Almost daily domestic violence
In 2013-2014, one in ten Guianese women said they were victims of physical or sexual violence within their household, according to an INSEE study. This subject, little studied on the territory, was the subject of the thesis of Margaux Fouillet, defended at the beginning of the year and presented at the Caregiver Days, last month in Cayenne. This time, the future doctor was interested in all the victims of domestic violence for whom a medico-legal examination, within the medico-judicial unit (UMJ) of the hospital of Cayenne, was required by a police or gendarmerie officer, between June 1, 2019 and December 31, 2020. She identified 466 in 577 days, or almost 6 per week! That is to say that every day, except Sunday, the UMJ takes care of a victim of domestic violence at the request of the police.
These victims are:
Punches, shoves and rapes
Physical violence is reported in almost all cases (94.8%): slaps or punches in the face in more than half of cases (59%), one out of two was thrown to the ground or jostled, nearly one in five (18.5%) reports sexual violence “ranging from harassment to sexual intercourse imposed by violence, threat, coercion or surprise, as well as attempts”. This violence generally takes place in the evening (38%), at the victim's home (50%) and with children as witnesses (59%).
"There is a psychological impact in at least 82% of the victims, with various possible more or less intricate manifestations, sometimes realizing a real state of post-traumatic stress: sleep disorders (difficulty falling asleep, insomnia, nocturnal awakenings, nightmares) , fear of reprisals, fear of dying, anxious ruminations, reliving the traumatic scene, mood disorders (sadness, repeated crying, dark thoughts, loss of vital momentum, withdrawal), state of hypervigilance, avoidance behavior (fear of meeting him, social isolation), feelings of shame, guilt, anger, concern for children, exacerbated addictive behavior, eating disorders (loss of appetite), underlines Dr Fouillet. Twenty-two women reported having had recent or old suicidal thoughts in connection with the acts of violence. »

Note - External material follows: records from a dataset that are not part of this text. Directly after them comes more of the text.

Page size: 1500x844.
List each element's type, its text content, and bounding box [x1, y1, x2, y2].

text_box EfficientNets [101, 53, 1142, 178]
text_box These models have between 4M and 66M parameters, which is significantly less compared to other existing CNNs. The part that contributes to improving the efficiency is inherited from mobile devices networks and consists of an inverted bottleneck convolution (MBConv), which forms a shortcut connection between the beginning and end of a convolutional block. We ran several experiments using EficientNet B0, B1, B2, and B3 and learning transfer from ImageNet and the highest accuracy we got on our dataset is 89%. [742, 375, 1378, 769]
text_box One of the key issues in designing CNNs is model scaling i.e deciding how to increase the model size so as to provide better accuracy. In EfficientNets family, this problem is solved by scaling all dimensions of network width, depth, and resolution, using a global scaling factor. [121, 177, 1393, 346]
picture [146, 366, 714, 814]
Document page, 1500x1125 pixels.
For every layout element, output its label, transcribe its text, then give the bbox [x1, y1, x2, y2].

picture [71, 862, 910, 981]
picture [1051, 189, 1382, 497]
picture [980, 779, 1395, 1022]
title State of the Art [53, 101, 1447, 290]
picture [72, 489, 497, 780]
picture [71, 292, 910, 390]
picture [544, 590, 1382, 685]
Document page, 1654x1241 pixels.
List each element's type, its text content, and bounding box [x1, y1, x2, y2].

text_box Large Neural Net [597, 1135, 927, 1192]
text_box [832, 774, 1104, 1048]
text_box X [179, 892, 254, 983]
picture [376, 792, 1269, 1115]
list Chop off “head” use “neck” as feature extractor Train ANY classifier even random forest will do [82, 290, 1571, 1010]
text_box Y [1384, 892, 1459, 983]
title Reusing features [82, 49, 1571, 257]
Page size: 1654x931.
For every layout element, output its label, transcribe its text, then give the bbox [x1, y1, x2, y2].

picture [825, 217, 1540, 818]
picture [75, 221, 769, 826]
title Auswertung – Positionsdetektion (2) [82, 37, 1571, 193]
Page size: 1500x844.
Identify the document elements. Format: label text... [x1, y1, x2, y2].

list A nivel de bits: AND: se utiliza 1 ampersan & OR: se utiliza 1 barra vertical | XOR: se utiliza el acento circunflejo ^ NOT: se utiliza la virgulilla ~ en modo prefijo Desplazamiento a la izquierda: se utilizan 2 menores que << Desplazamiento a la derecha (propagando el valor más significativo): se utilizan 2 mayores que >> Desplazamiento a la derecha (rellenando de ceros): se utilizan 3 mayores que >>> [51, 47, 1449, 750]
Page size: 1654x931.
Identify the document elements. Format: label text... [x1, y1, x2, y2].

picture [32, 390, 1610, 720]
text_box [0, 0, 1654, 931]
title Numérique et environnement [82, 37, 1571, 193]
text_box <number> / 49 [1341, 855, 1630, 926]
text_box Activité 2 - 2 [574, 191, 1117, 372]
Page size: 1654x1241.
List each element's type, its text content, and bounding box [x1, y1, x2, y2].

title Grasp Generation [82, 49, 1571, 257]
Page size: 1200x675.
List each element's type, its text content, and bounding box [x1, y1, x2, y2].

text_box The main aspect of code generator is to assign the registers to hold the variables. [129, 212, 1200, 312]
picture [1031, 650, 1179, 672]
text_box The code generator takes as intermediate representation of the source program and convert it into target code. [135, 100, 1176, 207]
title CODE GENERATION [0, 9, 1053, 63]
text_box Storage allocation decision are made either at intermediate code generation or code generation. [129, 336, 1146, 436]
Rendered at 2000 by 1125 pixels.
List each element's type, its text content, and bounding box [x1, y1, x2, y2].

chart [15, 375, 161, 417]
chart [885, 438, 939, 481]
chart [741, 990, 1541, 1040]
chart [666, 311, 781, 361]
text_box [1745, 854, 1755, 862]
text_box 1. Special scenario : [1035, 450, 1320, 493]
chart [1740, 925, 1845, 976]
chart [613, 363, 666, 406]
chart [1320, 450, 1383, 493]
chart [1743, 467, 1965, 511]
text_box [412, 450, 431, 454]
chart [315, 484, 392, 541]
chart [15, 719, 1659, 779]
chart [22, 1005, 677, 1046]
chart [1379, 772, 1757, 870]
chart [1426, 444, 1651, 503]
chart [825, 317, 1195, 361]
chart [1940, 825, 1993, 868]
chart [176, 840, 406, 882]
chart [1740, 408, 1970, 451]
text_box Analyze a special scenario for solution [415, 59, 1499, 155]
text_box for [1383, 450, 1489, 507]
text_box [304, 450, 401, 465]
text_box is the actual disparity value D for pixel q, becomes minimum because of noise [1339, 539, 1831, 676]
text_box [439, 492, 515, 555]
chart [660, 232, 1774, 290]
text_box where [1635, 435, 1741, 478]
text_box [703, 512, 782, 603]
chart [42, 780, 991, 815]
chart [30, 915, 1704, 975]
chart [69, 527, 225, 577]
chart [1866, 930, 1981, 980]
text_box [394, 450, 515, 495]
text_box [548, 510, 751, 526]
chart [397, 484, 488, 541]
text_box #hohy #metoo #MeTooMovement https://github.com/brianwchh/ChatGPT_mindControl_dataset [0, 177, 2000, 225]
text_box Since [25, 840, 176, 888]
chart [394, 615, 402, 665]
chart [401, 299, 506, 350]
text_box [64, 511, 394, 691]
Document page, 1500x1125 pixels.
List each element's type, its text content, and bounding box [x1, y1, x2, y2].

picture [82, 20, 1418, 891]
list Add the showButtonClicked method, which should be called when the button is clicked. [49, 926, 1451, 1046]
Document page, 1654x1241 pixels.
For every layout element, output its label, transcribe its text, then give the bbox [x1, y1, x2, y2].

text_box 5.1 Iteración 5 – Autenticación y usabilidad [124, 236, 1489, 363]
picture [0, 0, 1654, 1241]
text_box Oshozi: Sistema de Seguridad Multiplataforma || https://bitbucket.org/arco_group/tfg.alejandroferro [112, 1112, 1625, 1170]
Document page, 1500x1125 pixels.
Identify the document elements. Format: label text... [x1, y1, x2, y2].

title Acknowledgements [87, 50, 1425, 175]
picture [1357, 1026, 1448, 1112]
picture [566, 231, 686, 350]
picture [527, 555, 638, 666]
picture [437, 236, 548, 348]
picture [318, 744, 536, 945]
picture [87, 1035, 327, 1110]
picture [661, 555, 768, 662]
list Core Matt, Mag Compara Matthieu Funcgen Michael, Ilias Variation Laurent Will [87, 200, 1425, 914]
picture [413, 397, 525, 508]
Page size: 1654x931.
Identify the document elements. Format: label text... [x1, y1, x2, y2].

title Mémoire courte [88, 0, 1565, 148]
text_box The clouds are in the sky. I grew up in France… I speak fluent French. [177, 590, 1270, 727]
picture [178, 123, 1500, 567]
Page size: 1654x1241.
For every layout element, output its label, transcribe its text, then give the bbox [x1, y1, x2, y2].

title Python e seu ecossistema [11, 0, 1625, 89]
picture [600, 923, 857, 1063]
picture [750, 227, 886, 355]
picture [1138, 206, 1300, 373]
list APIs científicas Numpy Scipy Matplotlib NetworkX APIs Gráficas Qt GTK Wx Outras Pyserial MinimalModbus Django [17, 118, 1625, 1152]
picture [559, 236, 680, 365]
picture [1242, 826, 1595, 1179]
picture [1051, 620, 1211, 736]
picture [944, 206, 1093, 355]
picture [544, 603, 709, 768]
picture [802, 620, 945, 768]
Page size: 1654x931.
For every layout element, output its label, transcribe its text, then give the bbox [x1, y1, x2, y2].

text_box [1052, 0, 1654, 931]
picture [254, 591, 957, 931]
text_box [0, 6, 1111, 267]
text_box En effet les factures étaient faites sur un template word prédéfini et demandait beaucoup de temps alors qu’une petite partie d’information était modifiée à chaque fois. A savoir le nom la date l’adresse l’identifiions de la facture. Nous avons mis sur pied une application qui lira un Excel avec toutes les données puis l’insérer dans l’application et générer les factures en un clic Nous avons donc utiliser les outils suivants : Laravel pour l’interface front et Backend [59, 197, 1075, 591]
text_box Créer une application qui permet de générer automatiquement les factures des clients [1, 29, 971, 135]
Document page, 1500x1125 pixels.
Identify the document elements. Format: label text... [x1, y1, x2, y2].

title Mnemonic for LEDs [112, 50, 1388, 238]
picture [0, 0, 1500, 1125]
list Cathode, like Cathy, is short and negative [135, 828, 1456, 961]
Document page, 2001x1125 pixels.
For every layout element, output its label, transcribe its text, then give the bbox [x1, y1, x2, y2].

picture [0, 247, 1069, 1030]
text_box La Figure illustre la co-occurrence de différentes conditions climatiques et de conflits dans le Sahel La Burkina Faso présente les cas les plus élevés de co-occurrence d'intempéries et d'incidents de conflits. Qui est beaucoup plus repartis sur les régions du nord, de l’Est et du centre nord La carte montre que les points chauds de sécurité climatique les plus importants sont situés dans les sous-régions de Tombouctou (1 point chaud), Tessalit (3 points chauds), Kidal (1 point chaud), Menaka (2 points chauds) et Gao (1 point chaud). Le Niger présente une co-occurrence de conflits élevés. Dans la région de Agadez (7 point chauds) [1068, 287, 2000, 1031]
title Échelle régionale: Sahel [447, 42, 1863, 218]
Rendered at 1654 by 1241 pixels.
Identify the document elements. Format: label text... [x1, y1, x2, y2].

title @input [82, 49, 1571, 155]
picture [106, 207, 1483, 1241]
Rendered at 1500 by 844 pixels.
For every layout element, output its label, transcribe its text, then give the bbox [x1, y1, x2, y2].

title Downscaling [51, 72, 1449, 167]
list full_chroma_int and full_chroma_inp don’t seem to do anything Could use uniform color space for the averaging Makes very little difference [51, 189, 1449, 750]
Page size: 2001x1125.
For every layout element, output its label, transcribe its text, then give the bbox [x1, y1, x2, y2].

The UMJ only sees “the tip of the iceberg”
About the same proportion (78.1%) “reported persistent pain at the time of the consultation; 68.9% of victims have contused lesions objectified by the medical examiner (hematomas, bruises, swelling, abrasions, excoriations), single or multiple, sometimes coexisting between them on several anatomical areas”. Four sprains and seven fractures had been observed on women during this period. In total, 8.6% benefited from medical care and eight were hospitalized: three following a fracture of the radius, one for a fracture of the bones of the nose and mandible, three pregnant women in gynecology- obstetrics and "a woman in psychiatry for an anxiety-depressive disorder with the presence of suicidal thoughts". More than one in four victims (28.5%) had a scheduled appointment with the UMJ psychologist and 13.1% were referred externally to the cheese tree.
"It emerges from violence which often appears serious and repeated, minimized psychological violence, violence by strangulation or with the use of a weapon, frequent sexual violence, particularly vulnerable victims (in financial dependence, pregnant women) and children who are immediately co-victims. One out of two victims presents criteria warning of an imminent danger to their life, concludes Dr Fouillet (…) These statistics illustrate what is actually “the tip of the iceberg” and should lead to more extensive collection work of data in the general population and more broadly in French Guiana, however vast it may be. ".
A risk of spousal homicide in one out of two cases
"Since June 1, 2019, the medico-judicial unit of the Cayenne hospital, which receives victims of domestic violence on judicial requisition, has implemented a reporting procedure to alert the authorities of an imminent danger. for the life of the victim, in the presence of certain criteria, explains Dr. Fouillet. Nine warning signs of spousal homicide have been identified in the literature:
A report is made to the public prosecutor when the score reaches 4/9. This was the case 205 times, "which testifies to the seriousness of the acts of violence committed", underlines Dr. Fouillet in his thesis.